Task to carry out:
For the entries below, the expected answer is the line with "[101,156,387,174] // Name", the line with "[101,408,244,426] // Proposal", and every line between them, exactly as written, and nothing more.

Recorded information:
+++++

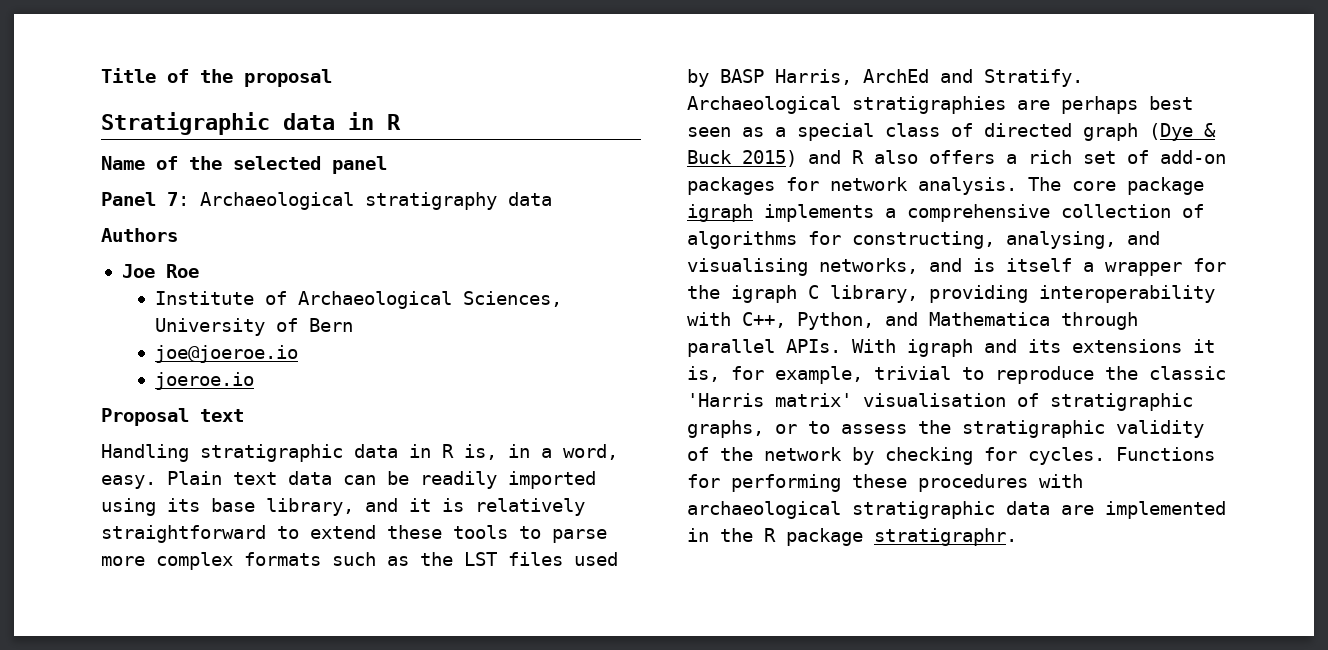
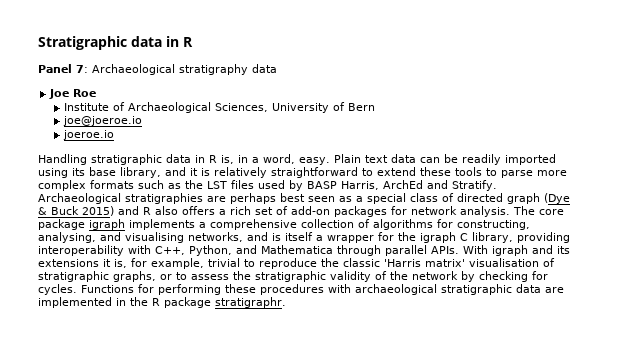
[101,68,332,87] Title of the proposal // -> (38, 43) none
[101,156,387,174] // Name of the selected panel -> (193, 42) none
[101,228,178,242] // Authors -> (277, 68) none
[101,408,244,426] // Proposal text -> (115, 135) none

+++++

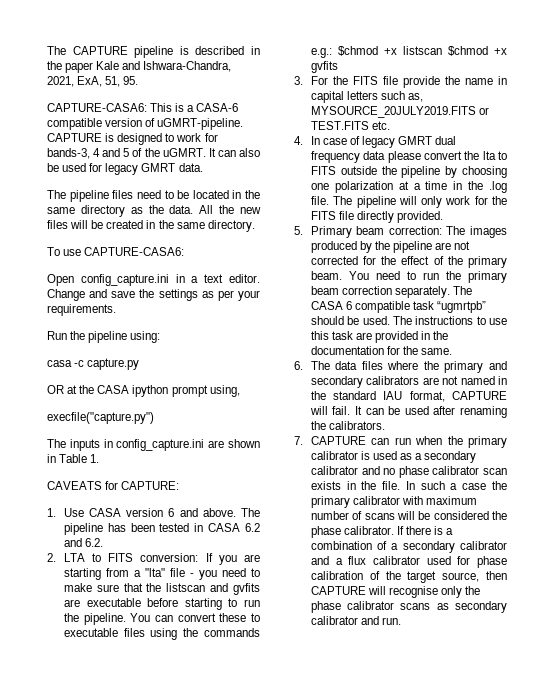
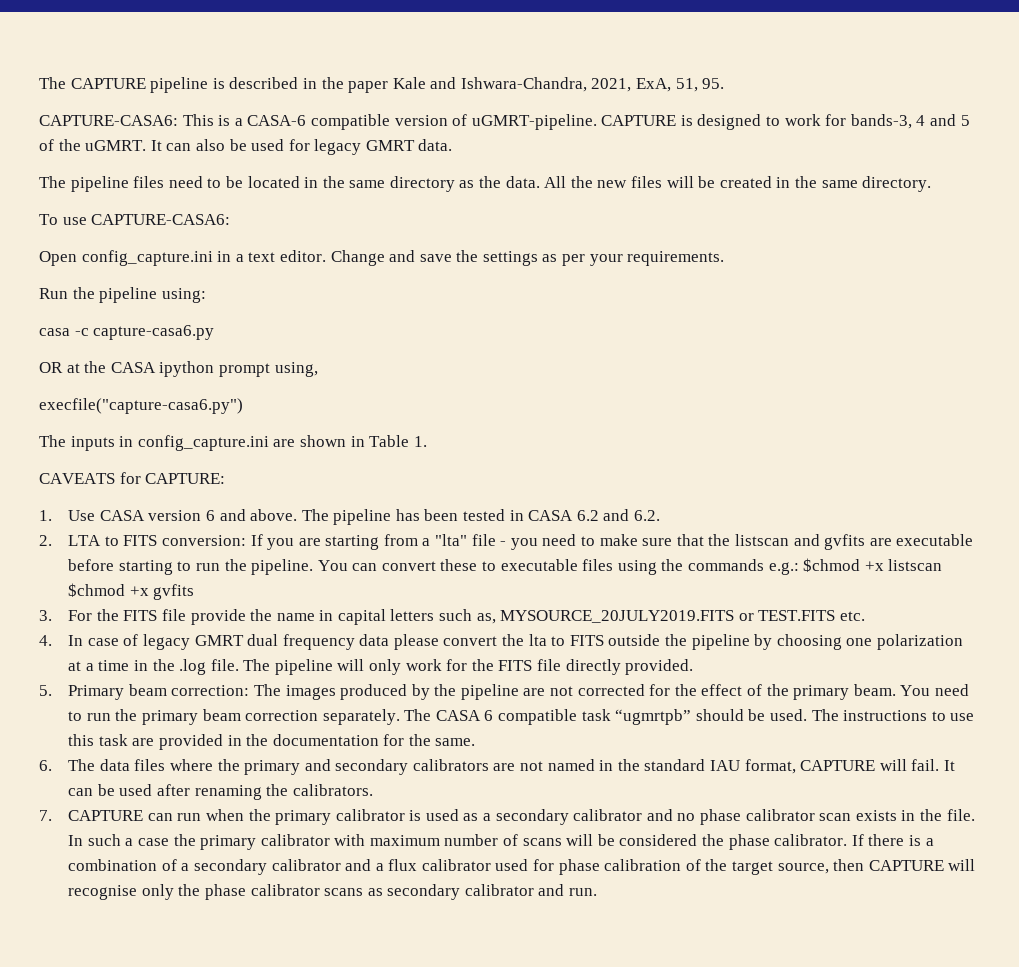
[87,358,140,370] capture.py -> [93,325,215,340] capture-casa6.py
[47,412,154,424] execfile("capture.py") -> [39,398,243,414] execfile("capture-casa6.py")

+++++

Completed exercise:
[101,156,387,174] // Name of the selected panel -> (193, 42) none
[101,228,178,242] // Authors -> (277, 68) none
[101,408,244,426] // Proposal text -> (115, 135) none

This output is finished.